Na rica história do Manchester United, as alas sempre foram o coração pulsante da equipa. Nomes lendários como George Best, Ryan Giggs, David Beckham e Cristiano Ronaldo não são apenas recordações, mas ícones que moldaram o que é ser um jogador de futebol no clube. Carrick, ao mencionar a necessidade de um extremo, evoca essa herança e a importância estratégica desse papel no campo.
No início da última temporada, o United contava com cinco jogadores experientes nas alas, com um investimento total de £173 milhões em Jadon Sancho, Antony e Amad Diallo. Contudo, a situação mudou drasticamente. Sancho está agora emprestado ao Aston Villa, depois de uma breve passagem pelo Chelsea, e a sua permanência em Old Trafford parece cada vez menos provável. A sua contratação em 2021 por Ole Gunnar Solskjaer pretendia colocá-lo na ala direita, mas o jogador deixou claro que a sua preferência é atuar na esquerda.
Antony, outro nome que gerou expectativa, deixou o clube para se juntar ao Real Betis em um negócio de £21,65 milhões, enquanto Alejandro Garnacho se transferiu para o Chelsea por £40 milhões. Marcus Rashford, que também se destaca na ala esquerda, teve um período tumultuado sob Amorim e acabou por ser emprestado ao Barcelona, que tem uma opção de compra de £26 milhões.

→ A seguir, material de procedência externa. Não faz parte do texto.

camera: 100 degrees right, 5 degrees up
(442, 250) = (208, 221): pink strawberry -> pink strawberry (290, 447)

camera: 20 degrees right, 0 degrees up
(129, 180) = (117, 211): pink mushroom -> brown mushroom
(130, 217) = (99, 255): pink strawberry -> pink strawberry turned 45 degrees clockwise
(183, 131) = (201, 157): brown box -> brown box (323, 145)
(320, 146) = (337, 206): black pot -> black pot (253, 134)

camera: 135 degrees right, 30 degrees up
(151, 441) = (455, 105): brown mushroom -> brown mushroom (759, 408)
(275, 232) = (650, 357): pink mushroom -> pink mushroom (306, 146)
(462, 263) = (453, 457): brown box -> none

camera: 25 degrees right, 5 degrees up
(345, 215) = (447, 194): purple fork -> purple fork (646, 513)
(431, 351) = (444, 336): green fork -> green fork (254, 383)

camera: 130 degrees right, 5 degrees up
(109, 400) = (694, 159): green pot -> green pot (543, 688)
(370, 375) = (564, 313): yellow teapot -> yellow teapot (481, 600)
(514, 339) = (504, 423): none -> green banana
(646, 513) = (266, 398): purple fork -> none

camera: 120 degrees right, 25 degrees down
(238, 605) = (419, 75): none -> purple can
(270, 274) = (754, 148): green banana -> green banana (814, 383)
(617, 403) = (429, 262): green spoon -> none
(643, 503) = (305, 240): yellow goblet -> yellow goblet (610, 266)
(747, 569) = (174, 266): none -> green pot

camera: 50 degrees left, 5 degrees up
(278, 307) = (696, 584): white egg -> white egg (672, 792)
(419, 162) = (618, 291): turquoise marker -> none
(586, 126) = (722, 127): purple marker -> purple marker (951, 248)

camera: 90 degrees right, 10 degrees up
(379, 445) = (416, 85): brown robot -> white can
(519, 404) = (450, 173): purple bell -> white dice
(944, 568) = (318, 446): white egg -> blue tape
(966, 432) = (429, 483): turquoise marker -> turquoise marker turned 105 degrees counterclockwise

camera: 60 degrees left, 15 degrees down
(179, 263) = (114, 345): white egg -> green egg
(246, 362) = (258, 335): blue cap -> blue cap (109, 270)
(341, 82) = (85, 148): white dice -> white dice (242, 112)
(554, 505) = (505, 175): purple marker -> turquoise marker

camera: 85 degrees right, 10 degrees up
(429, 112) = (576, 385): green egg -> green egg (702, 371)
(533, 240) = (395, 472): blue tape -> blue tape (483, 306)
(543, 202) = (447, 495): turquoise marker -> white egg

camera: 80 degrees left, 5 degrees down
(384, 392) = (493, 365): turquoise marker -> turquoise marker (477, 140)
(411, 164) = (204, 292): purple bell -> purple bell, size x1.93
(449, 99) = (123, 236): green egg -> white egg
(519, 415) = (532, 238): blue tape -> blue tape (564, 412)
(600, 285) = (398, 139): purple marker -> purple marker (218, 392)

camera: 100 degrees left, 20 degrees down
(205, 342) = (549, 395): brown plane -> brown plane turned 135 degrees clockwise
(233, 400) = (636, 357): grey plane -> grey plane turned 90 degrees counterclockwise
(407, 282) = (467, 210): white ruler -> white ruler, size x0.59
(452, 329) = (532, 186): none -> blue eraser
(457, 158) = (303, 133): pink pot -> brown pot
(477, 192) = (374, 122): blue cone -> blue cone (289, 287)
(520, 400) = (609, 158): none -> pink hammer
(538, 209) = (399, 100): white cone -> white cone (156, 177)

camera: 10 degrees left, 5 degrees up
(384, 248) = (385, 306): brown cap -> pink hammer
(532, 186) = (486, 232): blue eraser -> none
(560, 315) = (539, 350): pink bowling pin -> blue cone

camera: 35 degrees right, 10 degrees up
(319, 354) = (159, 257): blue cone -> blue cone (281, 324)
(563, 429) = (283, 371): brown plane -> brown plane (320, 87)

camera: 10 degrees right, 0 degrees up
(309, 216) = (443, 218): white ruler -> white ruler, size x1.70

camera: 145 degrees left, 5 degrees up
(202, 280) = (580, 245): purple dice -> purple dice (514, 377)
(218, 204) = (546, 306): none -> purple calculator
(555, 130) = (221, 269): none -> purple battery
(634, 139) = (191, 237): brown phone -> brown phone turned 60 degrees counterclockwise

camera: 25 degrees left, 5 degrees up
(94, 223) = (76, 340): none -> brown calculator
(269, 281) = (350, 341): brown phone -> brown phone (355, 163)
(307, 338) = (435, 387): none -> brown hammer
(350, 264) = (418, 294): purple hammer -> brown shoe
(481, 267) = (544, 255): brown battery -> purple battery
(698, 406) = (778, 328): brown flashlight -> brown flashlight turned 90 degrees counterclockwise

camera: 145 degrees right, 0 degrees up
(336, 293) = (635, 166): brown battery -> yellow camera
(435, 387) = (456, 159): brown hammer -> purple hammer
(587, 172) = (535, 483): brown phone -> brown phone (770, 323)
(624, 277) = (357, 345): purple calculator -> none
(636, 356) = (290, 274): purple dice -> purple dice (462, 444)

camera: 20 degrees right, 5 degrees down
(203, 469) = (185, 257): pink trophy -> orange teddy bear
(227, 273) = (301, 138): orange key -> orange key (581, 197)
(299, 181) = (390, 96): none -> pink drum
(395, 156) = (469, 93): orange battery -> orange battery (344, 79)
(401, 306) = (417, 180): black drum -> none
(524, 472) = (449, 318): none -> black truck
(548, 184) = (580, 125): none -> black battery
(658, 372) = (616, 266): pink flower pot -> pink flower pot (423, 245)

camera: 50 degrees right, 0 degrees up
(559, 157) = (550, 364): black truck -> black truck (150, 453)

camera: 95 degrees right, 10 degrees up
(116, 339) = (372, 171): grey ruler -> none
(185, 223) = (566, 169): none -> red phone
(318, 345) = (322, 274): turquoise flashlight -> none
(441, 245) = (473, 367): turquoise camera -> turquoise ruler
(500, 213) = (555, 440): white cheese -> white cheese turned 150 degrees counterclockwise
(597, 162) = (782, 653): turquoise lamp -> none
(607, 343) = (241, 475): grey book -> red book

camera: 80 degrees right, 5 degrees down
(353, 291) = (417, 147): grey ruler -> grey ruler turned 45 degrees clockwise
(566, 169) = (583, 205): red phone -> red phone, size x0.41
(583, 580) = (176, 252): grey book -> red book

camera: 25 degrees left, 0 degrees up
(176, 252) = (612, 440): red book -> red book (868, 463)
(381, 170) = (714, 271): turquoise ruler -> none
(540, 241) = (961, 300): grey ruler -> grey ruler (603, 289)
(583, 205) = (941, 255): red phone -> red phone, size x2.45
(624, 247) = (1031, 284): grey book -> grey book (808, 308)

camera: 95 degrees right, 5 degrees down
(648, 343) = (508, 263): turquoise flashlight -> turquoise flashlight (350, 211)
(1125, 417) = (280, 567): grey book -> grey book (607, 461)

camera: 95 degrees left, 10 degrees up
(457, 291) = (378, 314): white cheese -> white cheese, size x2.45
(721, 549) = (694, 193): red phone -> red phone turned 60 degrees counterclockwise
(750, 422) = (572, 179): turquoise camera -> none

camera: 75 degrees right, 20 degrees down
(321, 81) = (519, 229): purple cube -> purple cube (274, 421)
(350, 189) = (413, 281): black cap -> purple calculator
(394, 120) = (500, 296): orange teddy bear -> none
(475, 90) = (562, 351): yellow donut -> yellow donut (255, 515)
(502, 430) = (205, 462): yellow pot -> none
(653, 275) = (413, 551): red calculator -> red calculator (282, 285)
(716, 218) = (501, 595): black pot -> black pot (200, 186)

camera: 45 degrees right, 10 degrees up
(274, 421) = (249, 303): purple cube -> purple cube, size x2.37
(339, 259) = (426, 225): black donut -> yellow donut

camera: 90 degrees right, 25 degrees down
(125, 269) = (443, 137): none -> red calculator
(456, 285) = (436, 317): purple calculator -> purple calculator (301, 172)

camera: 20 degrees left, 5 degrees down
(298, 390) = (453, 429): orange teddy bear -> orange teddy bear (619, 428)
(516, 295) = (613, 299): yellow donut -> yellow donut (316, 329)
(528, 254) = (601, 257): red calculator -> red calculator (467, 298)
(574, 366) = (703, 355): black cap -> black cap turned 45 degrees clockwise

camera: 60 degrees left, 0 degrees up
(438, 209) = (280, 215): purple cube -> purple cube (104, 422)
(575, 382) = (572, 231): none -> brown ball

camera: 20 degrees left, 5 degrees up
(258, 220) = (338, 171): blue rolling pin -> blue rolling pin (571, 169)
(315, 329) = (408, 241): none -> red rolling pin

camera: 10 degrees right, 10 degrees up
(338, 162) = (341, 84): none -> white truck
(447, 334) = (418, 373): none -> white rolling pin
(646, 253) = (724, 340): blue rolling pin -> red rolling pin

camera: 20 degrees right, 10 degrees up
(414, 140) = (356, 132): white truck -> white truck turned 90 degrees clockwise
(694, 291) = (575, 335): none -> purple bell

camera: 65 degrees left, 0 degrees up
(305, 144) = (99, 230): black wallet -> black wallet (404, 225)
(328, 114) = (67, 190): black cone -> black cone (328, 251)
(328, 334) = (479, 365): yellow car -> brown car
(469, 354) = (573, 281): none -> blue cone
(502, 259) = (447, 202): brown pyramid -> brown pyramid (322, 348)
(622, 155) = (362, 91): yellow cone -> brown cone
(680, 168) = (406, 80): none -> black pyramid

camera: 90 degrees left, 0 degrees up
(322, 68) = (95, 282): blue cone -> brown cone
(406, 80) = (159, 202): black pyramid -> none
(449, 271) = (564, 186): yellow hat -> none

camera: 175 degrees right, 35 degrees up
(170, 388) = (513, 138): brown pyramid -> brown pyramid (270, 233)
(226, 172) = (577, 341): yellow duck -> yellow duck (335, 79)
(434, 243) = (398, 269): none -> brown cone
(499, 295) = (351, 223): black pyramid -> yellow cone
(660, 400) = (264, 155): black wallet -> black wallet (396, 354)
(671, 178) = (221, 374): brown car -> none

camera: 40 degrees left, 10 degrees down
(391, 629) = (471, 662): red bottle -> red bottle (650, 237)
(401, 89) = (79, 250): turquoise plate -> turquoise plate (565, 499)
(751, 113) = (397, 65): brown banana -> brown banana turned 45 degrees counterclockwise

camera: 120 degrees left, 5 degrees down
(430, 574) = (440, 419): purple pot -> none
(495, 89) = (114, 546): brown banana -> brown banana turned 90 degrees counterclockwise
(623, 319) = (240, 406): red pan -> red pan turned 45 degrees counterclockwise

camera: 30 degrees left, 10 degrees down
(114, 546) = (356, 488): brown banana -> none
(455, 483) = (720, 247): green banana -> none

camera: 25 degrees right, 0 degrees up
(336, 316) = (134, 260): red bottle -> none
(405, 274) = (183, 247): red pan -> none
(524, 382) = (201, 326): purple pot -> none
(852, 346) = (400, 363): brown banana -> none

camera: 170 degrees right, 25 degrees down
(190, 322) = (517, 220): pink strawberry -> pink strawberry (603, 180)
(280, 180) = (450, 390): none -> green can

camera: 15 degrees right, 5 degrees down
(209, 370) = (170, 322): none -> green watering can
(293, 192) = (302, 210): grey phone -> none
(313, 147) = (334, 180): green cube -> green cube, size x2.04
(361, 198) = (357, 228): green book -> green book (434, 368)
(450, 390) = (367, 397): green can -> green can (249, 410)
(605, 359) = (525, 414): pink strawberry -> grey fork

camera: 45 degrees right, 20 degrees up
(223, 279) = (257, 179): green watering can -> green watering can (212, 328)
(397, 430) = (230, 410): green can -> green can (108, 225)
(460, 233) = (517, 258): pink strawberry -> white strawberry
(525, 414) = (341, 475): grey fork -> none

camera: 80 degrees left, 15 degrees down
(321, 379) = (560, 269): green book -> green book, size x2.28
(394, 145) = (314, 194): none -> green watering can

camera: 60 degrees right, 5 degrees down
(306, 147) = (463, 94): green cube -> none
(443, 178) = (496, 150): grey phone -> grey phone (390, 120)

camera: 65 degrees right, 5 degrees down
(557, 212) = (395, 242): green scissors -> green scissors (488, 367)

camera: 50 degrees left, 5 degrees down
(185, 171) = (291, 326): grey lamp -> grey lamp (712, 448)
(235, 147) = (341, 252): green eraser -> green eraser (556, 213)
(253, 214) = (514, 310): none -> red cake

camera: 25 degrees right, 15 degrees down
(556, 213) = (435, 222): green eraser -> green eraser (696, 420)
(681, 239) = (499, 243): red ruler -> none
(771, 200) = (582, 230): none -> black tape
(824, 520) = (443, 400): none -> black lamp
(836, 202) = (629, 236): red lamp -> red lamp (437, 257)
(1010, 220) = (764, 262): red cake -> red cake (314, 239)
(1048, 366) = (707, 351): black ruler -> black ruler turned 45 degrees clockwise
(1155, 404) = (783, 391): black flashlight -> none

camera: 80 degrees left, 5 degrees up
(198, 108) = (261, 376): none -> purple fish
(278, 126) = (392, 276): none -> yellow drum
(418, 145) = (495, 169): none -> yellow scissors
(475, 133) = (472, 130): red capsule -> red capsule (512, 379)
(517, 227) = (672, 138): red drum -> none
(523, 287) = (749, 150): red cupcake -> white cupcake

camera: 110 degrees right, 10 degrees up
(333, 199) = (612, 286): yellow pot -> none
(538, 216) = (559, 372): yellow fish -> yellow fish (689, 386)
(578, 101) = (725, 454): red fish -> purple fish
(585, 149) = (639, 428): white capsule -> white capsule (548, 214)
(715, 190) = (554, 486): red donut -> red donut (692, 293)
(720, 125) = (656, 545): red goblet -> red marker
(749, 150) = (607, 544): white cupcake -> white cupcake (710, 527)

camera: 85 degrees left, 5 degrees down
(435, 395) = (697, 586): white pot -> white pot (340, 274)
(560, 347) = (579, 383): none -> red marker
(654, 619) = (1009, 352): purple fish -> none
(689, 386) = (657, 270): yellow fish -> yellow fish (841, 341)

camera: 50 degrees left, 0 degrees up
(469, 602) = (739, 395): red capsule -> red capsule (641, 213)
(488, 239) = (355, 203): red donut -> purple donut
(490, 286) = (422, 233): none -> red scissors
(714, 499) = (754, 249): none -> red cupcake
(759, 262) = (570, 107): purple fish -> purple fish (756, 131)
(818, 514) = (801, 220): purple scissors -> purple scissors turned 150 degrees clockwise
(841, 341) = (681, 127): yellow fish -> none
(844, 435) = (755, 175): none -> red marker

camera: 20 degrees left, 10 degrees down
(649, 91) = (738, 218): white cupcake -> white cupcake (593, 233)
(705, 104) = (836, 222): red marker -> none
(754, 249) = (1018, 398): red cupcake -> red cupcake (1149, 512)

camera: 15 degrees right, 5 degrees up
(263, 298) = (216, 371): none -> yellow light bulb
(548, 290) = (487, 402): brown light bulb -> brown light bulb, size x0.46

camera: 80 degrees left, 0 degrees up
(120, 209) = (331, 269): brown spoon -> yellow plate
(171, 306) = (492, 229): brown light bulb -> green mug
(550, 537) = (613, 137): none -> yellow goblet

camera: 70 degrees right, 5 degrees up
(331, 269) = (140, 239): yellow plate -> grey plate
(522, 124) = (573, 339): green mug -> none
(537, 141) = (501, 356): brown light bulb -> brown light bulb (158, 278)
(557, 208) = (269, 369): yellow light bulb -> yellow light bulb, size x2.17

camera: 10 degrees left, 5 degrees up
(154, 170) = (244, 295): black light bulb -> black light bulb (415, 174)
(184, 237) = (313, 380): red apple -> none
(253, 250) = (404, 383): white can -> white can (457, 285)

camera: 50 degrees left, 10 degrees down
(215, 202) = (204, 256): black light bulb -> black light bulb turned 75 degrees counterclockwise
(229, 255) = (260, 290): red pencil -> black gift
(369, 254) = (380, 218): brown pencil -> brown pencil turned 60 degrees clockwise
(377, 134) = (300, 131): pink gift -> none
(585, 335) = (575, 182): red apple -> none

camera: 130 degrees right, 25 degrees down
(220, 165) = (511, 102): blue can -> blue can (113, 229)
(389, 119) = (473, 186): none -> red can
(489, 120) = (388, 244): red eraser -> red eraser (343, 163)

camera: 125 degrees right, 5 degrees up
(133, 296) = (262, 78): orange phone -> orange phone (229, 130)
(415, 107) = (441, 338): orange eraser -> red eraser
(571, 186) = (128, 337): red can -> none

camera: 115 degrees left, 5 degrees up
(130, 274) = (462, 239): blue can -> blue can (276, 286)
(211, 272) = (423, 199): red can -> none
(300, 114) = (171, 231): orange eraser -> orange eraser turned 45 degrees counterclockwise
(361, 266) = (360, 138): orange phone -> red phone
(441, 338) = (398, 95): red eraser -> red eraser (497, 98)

No entanto, fontes próximas ao jogador indicam que ainda não há acordo e as negociações devem continuar, especialmente considerando que Rashford ainda tem dois anos de contrato com um salário de £325.000 por semana.
Com Amad como único extremo clássico disponível, Carrick tem explorado outras opções, incluindo Patrick Dorgu, um ex-jogador de Lecce adaptado como ala. Embora o futuro treinador da equipa ainda não esteja definido, Carrick afirma que as suas decisões visam o bem a longo prazo do clube. Quando questionado sobre a necessidade de um reforço específico na ala esquerda, Carrick foi direto: “Estou sempre a analisar o equilíbrio da equipa e do plantel para garantir a máxima flexibilidade. É definitivamente algo a considerar.”
Carrick não está alarmado com a situação atual, afirmando que ainda possui alternativas. “Podemos ser perigosos”, disse o treinador de 44 anos. “Matheus [Cunha] tem jogado nessa posição e causado muitos problemas. Quando ele atua na ala, é complicado de parar um-a-um.” No entanto, Cunha prefere jogar mais centralizado e não se limita às linhas laterais.
Entre os jovens talentos, James Scanlon, internacional de Gibraltar, teve uma presença constante na equipa sub-23, mas agora está emprestado ao Swindon, enquanto o internacional inglês sub-20 Shea Lacey teve um impacto significativo em três jogos, embora tenha sido menos utilizado após um cartão vermelho em janeiro.
Os adeptos do Manchester United, em sua maioria, não questionam as saídas de Sancho ou Antony, mas a maioria acredita que Amorim poderia ter manejado a situação de Garnacho de forma diferente. A busca por novos extremos é, portanto, não apenas uma questão de necessidade, mas um reflexo da ambição do clube em recuperar a sua identidade e força histórica nas alas. A pergunta que todos se fazem agora é: quem será o próximo a vestir a mítica camisola vermelha e a deixar a sua marca na história do Manchester United?